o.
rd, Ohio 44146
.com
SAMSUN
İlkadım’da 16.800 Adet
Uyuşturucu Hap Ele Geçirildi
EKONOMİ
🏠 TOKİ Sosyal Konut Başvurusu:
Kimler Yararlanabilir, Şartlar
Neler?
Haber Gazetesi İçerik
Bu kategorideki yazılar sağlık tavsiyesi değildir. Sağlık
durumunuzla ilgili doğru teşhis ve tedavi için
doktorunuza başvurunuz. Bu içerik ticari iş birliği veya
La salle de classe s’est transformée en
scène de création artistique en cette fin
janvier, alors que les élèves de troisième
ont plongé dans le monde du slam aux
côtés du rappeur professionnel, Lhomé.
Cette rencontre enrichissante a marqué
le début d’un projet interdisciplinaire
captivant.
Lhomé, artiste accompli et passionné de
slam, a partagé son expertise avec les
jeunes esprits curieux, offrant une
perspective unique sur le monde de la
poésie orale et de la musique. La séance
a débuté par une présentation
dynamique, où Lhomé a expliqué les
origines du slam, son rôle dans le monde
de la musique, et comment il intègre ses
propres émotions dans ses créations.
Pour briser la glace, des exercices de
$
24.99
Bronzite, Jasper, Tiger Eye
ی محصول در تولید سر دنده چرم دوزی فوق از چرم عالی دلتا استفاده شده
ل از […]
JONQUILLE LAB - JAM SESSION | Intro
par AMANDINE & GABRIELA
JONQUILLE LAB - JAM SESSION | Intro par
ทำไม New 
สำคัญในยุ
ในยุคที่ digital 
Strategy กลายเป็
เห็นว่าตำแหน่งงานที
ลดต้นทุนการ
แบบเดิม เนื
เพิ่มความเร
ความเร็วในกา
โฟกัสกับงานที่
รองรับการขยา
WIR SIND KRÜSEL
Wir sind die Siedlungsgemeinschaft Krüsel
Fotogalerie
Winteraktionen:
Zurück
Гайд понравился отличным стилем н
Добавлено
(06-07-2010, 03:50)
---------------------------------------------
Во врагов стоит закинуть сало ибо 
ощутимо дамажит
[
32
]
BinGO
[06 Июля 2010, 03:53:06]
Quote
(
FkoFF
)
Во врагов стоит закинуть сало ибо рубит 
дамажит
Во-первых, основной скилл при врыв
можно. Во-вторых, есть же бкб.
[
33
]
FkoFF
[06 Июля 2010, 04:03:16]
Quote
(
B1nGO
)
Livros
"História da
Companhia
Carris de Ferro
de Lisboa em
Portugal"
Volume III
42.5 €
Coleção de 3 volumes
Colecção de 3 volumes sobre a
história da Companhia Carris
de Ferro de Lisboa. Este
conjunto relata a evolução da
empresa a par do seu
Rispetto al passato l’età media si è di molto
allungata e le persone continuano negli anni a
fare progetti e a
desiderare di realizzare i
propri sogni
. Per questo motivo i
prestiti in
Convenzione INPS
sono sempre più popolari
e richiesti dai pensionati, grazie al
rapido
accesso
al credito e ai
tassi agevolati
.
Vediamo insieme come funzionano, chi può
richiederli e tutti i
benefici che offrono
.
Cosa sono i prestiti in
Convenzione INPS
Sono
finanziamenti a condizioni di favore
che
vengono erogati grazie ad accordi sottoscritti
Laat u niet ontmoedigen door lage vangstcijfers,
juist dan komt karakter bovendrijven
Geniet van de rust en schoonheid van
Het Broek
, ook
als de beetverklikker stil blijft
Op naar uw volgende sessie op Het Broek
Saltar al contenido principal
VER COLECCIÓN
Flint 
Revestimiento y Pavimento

[What is required]: Using the entries above, extract exactly the span from the line with "ی محصول در تولید" to the line with "als de beetverklikker stil blijft", both lines included; leave out everything else.

[Solution to the exercise]:
ی محصول در تولید سر دنده چرم دوزی فوق از چرم عالی دلتا استفاده شده
ل از […]
JONQUILLE LAB - JAM SESSION | Intro
par AMANDINE & GABRIELA
JONQUILLE LAB - JAM SESSION | Intro par
ทำไม New 
สำคัญในยุ
ในยุคที่ digital 
Strategy กลายเป็
เห็นว่าตำแหน่งงานที
ลดต้นทุนการ
แบบเดิม เนื
เพิ่มความเร
ความเร็วในกา
โฟกัสกับงานที่
รองรับการขยา
WIR SIND KRÜSEL
Wir sind die Siedlungsgemeinschaft Krüsel
Fotogalerie
Winteraktionen:
Zurück
Гайд понравился отличным стилем н
Добавлено
(06-07-2010, 03:50)
---------------------------------------------
Во врагов стоит закинуть сало ибо 
ощутимо дамажит
[
32
]
BinGO
[06 Июля 2010, 03:53:06]
Quote
(
FkoFF
)
Во врагов стоит закинуть сало ибо рубит 
дамажит
Во-первых, основной скилл при врыв
можно. Во-вторых, есть же бкб.
[
33
]
FkoFF
[06 Июля 2010, 04:03:16]
Quote
(
B1nGO
)
Livros
"História da
Companhia
Carris de Ferro
de Lisboa em
Portugal"
Volume III
42.5 €
Coleção de 3 volumes
Colecção de 3 volumes sobre a
história da Companhia Carris
de Ferro de Lisboa. Este
conjunto relata a evolução da
empresa a par do seu
Rispetto al passato l’età media si è di molto
allungata e le persone continuano negli anni a
fare progetti e a
desiderare di realizzare i
propri sogni
. Per questo motivo i
prestiti in
Convenzione INPS
sono sempre più popolari
e richiesti dai pensionati, grazie al
rapido
accesso
al credito e ai
tassi agevolati
.
Vediamo insieme come funzionano, chi può
richiederli e tutti i
benefici che offrono
.
Cosa sono i prestiti in
Convenzione INPS
Sono
finanziamenti a condizioni di favore
che
vengono erogati grazie ad accordi sottoscritti
Laat u niet ontmoedigen door lage vangstcijfers,
juist dan komt karakter bovendrijven
Geniet van de rust en schoonheid van
Het Broek
, ook
als de beetverklikker stil blijft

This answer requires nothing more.